Dreijährige Begleitung und Stärkung regionaler Strukturen


Modellkirchenkreis innerhalb des Fundraising-Konzeptes zu sein, bedeutet für Nordthüringen eine intensive dreijährige Begleitung beim Aufbau beständiger Strukturen der Mitgliederbindung und des Fundraisings. Dazu gehören:
• Unterstützung durch die Fundraising-Fachkraft der Landeskirche sowie das Fundraising-Team der Diakonie Mitteldeutschland
• Jährlich bis zu 10.000 Euro Sachkosten zur Umsetzung neuer Ideen
• Erprobung frischer Wege der Kommunikation und Mitgliederbindung
• Vernetzung und regelmäßige Qualifizierung der Regional-Fundraiser*innen
• Aufbau langfristiger Strukturen, die nach der Modellphase eigenständig wirken
Der zukünftige Kirchenkreis Nordthüringen kann dabei unmittelbar von den Erfahrungen der ersten Modellphase profitieren, die von 2022 bis Dezember 2025 in vier Kirchenkreisen lief. Teilnehmer dieser Phase entwickelten beispielsweise Begrüßungskarten für Neugeborene, stärkten Chorprojekte oder luden verschiedene Generationen ein, sich die individuellen Möglichkeiten ehrenamtlichen Engagements anzuschauen.

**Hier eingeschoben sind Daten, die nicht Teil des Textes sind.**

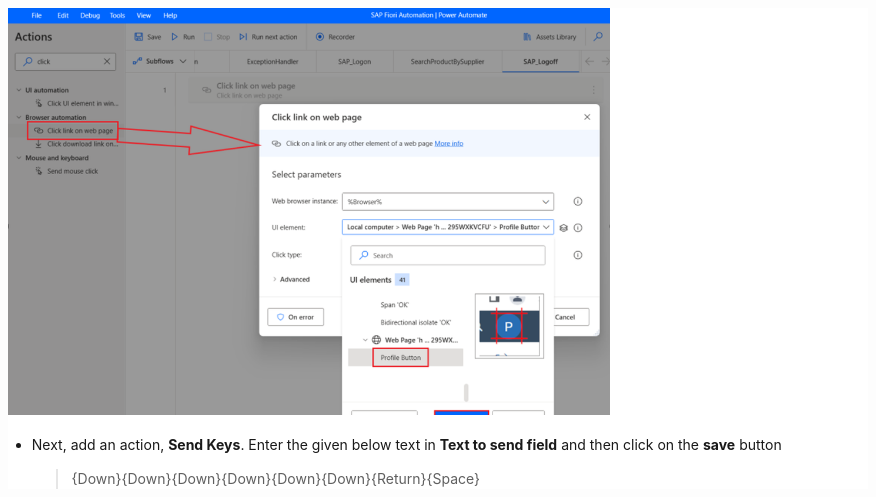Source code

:   <img src="./media/image82.png"
style="width:6.26806in;height:4.24375in" />

- Next, add an action, **Send Keys**. Enter the given below text in
  **Text to send field** and then click on the **save** button

  > {Down}{Down}{Down}{Down}{Down}{Down}{Return}{Space}
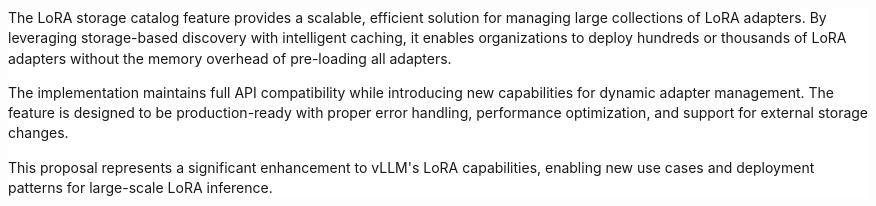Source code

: The LoRA storage catalog feature provides a scalable, efficient solution for managing large collections of LoRA adapters. By leveraging storage-based discovery with intelligent caching, it enables organizations to deploy hundreds or thousands of LoRA adapters without the memory overhead of pre-loading all adapters.

The implementation maintains full API compatibility while introducing new capabilities for dynamic adapter management. The feature is designed to be production-ready with proper error handling, performance optimization, and support for external storage changes.

This proposal represents a significant enhancement to vLLM's LoRA capabilities, enabling new use cases and deployment patterns for large-scale LoRA inference. 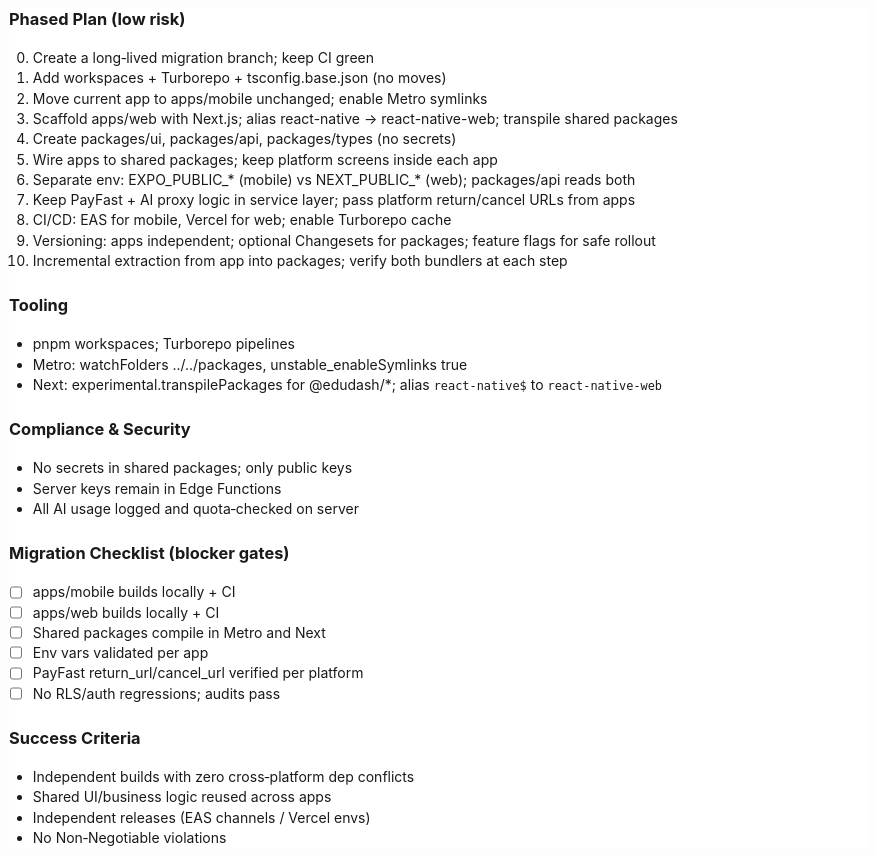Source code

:### Phased Plan (low risk)
0) Create a long‑lived migration branch; keep CI green
1) Add workspaces + Turborepo + tsconfig.base.json (no moves)
2) Move current app to apps/mobile unchanged; enable Metro symlinks
3) Scaffold apps/web with Next.js; alias react-native -> react-native-web; transpile shared packages
4) Create packages/ui, packages/api, packages/types (no secrets)
5) Wire apps to shared packages; keep platform screens inside each app
6) Separate env: EXPO_PUBLIC_* (mobile) vs NEXT_PUBLIC_* (web); packages/api reads both
7) Keep PayFast + AI proxy logic in service layer; pass platform return/cancel URLs from apps
8) CI/CD: EAS for mobile, Vercel for web; enable Turborepo cache
9) Versioning: apps independent; optional Changesets for packages; feature flags for safe rollout
10) Incremental extraction from app into packages; verify both bundlers at each step

### Tooling
- pnpm workspaces; Turborepo pipelines
- Metro: watchFolders ../../packages, unstable_enableSymlinks true
- Next: experimental.transpilePackages for @edudash/*; alias `react-native$` to `react-native-web`

### Compliance & Security
- No secrets in shared packages; only public keys
- Server keys remain in Edge Functions
- All AI usage logged and quota‑checked on server

### Migration Checklist (blocker gates)
- [ ] apps/mobile builds locally + CI
- [ ] apps/web builds locally + CI
- [ ] Shared packages compile in Metro and Next
- [ ] Env vars validated per app
- [ ] PayFast return_url/cancel_url verified per platform
- [ ] No RLS/auth regressions; audits pass

### Success Criteria
- Independent builds with zero cross‑platform dep conflicts
- Shared UI/business logic reused across apps
- Independent releases (EAS channels / Vercel envs)
- No Non‑Negotiable violations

Abschlussveranstaltung und Ausblick


Im Rahmen der Veranstaltung im Landeskirchenamt Erfurt am 13. Januar berichteten die Regional-Fundraiserinnen der ersten Runde von ihren Erfahrungen – von gelungenen Maßnahmen über herausfordernde Momente bis hin zu den nächsten Schritten nach Ende der Modellphase. Die zukünftigen Regional-Fundraiser aus Nordthüringen hörten sehr interessiert zu und knüpften erste Kontakte.
Landesbischof Friedrich Kramer, Oberkirchenrat Christoph Stolte sowie das gemeinsame Fundraising-Team von EKM und Diakonie begrüßten die neuen Modellkirchenkreise herzlich. Als Ermutigung erhielten alle Beteiligten einen kleinen Engel – passend zur gemeinsamen Spendeninitiative www.hoffnungsengel.de.
Bei einem regen Austausch klang der Abend aus, ehe Landesbischof Kramer mit seinem Segen die Veranstaltung beschloss.